━━━━━ EXERCISE DATA ━━━━━
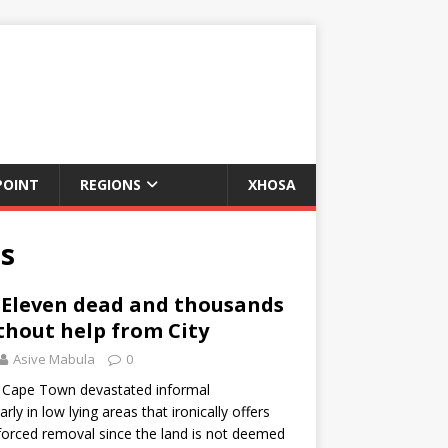
POINT
REGIONS
XHOSA
ns
 Eleven dead and thousands
hout help from City
Asive Mabula
0
n Cape Town devastated informal
rly in low lying areas that ironically offers
forced removal since the land is not deemed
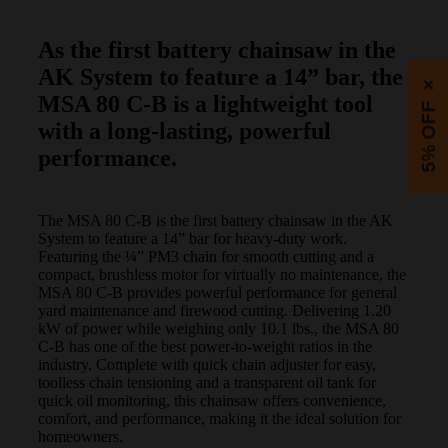
As the first battery chainsaw in the
AK System to feature a 14” bar, the
×
MSA 80 C-B is a lightweight tool
5% OFF
with a long-lasting, powerful
performance.
The MSA 80 C-B is the first battery chainsaw in the AK
System to feature a 14” bar for heavy-duty work.
Featuring the ¼” PM3 chain for smooth cutting and a
compact, brushless motor for virtually no maintenance, the
MSA 80 C-B provides powerful performance for general
yard maintenance and firewood cutting. Delivering 1.20
kW of power while weighing only 10.1 lbs., the MSA 80
C-B has one of the best power-to-weight ratios in the
industry. Complete with quick chain adjuster for easy,
toolless chain tensioning and a transparent oil tank for
quick oil monitoring, this chainsaw offers convenience,
comfort, and performance, making it the ideal solution for
homeowners.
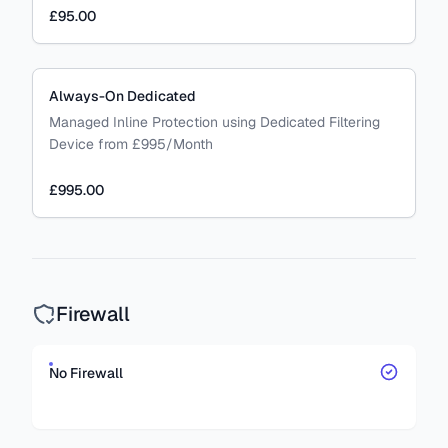
£95.00
Always-On Dedicated
Managed Inline Protection using Dedicated Filtering
Device from £995/Month
£995.00
Firewall
No Firewall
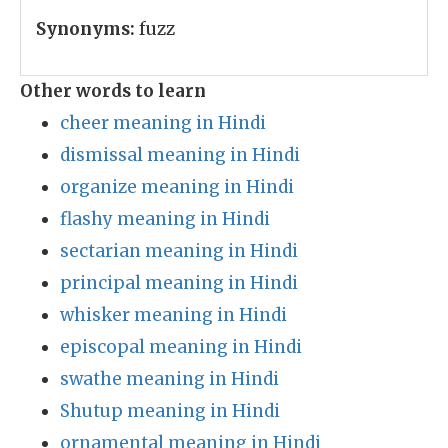
Synonyms:
fuzz
Other words to learn
cheer meaning in Hindi
dismissal meaning in Hindi
organize meaning in Hindi
flashy meaning in Hindi
sectarian meaning in Hindi
principal meaning in Hindi
whisker meaning in Hindi
episcopal meaning in Hindi
swathe meaning in Hindi
Shutup meaning in Hindi
ornamental meaning in Hindi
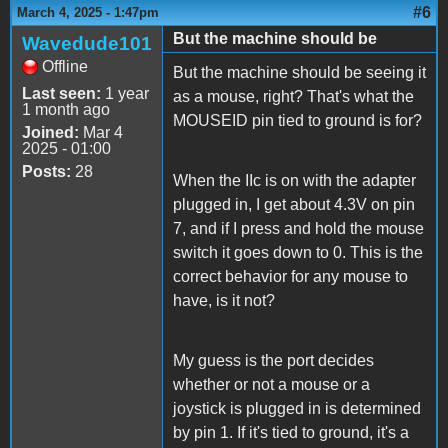
#6
March 4, 2025 - 1:47pm
But the machine should be
Wavedude101
Offline
But the machine should be seeing it
Last seen:
1 year
as a mouse, right? That's what the
1 month ago
MOUSEID pin tied to ground is for?
Joined:
Mar 4
2025 - 01:00
Posts:
28
When the IIc is on with the adapter
plugged in, I get about 4.3V on pin
7, and if I press and hold the mouse
switch it goes down to 0. This is the
correct behavior for any mouse to
have, is it not?
My guess is the port decides
whether or not a mouse or a
joystick is plugged in is determined
by pin 1. If it's tied to ground, it's a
━━━━━
* **TASK OBJECTIVE**:
Scan the data, and report each line that uses the word "first".

* **SOLVED EXERCISE**:
As the first battery chainsaw in the
The MSA 80 C-B is the first battery chainsaw in the AK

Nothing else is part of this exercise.